Art in America, Nov, 1996 by Michael Duncan

The shifting, off-kilter planes of her 1980 painted tondo Double Swirl (seen at the Santa Monica Museum) reveal Carson's early debt to Richard Diebenkorn. The compressed targets and interior painted frames of California Roll (1981) reiterate her desire to penetrate the picture plane. Undauntedly punning on fears of seismic catastrophe, slapping vibrant, drippy planes against each other, Carson transforms the quintessentially flat shape of the target into that of an endlessly receding pit. Just as that work plays off its geographical setting, Repertoire (1984), a narrow, 10-foot-long horizontal work on paper, reflects the closed-in urban spaces of New York, where Carson lived for a short period. Evoking subway cars or apartment cubicles, a series of racked cubist boxes are juxtaposed to targets and ball-like masses. In her abstract paintings, Carson pushes illusionistic effects into psychological realms. Perspectival space envelops the viewer, evoking a feeling of enclosure that is both comforting and disturbingly controlling. Extending this idea in God's Eye (1988), Carson began to incorporate bits of mirror into opposing planes, reflecting images of the viewer at the borders of each deep, fragmented space.

The explosive feminist works discussed earlier turned Carson away from abstraction and toward a use of politically and psychologically charged symbols. The imagery of those pieces opened her work to a host of new visual sources: gang graffiti, rock music iconography, tattoo design, Mexican folk art. Incorporating the entire repertoire, Hearth, Heart, Earth, Art (1992)--arguably the most poignant and lasting art work to be generated out of the Los Angeles riots--perfectly evokes the specter of doom and oblivion which continues to lurk behind the city's ever-temperate facade.

Employing similar sources, the painted globes of the installation It's a Small World (1992) chart a cosmography of troubled planets, which are decorated with angels, clowns and targets. Hung from the gallery ceiling, one planet is peopled with creatures emulating Munch's The Scream; another doubles as a time bomb. At LACE, Carson surrounded the planets with large angels painted on the walls; frolicking sexually, they make hay while the sun still manages to shine.

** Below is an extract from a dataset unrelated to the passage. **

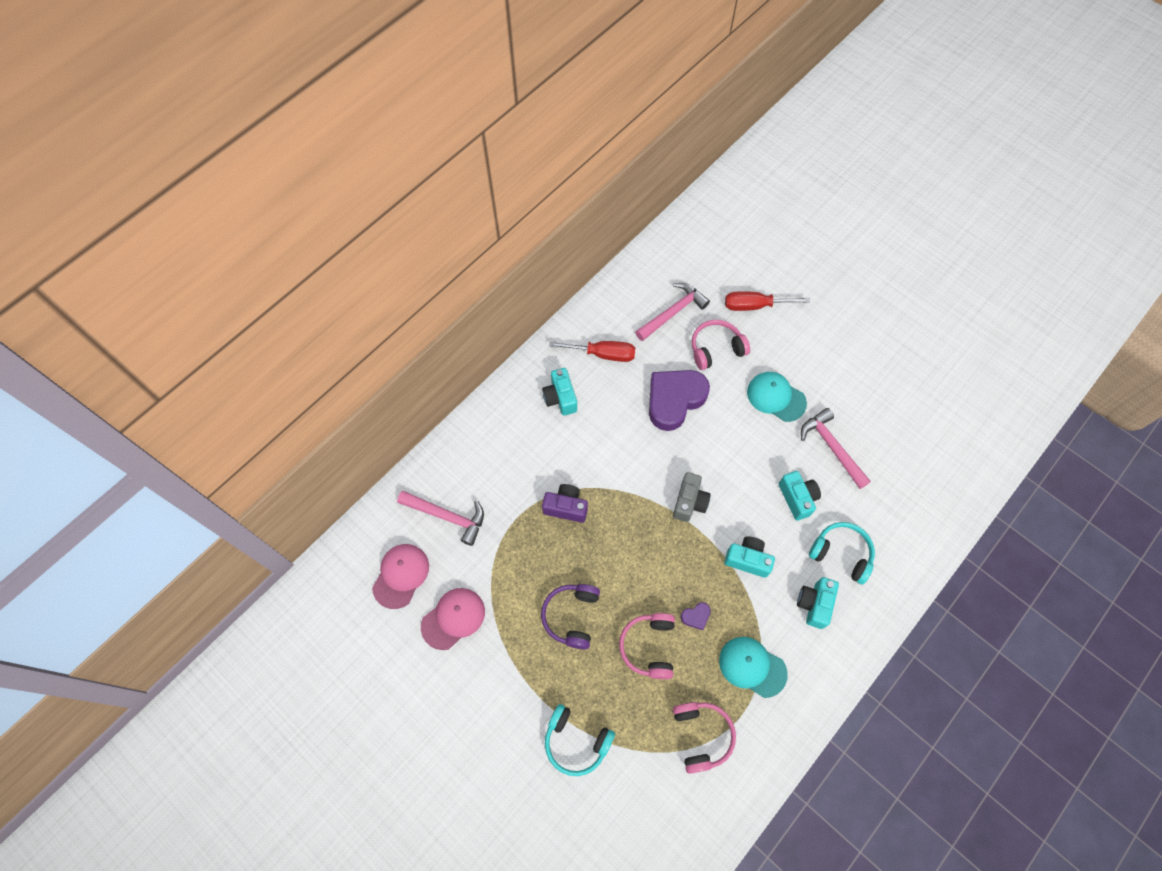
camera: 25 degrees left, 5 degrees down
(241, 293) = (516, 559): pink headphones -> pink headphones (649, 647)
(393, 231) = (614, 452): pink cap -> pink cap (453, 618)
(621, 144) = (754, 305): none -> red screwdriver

Carson's 1994 guest-teaching stint at the University of Nevada in Las Vegas led to a series of vinyl banners inspired by the blunt graphic design of tourist and casino signage. Featuring her characteristic brand of comic, boldfaced sincerity, these banners utilize low-rent graphic design to convey elemental, spiritual truths and simple messages (Birth/Fashion/Death, You Are a Soul). New banners created for the retrospective have eliminated text and returned to more complex spatial compositions. The Cradle to the Grave (1995-96) presents the adage as an hourglass with a parachuting figure at its midpoint; the figure has leaped from the trapdoor of a floating cradle and is descending into an awaiting open casket. Bold graphic arrows indicate the directional flow, and loosely spray-painted lines overlay the design, giving it depth.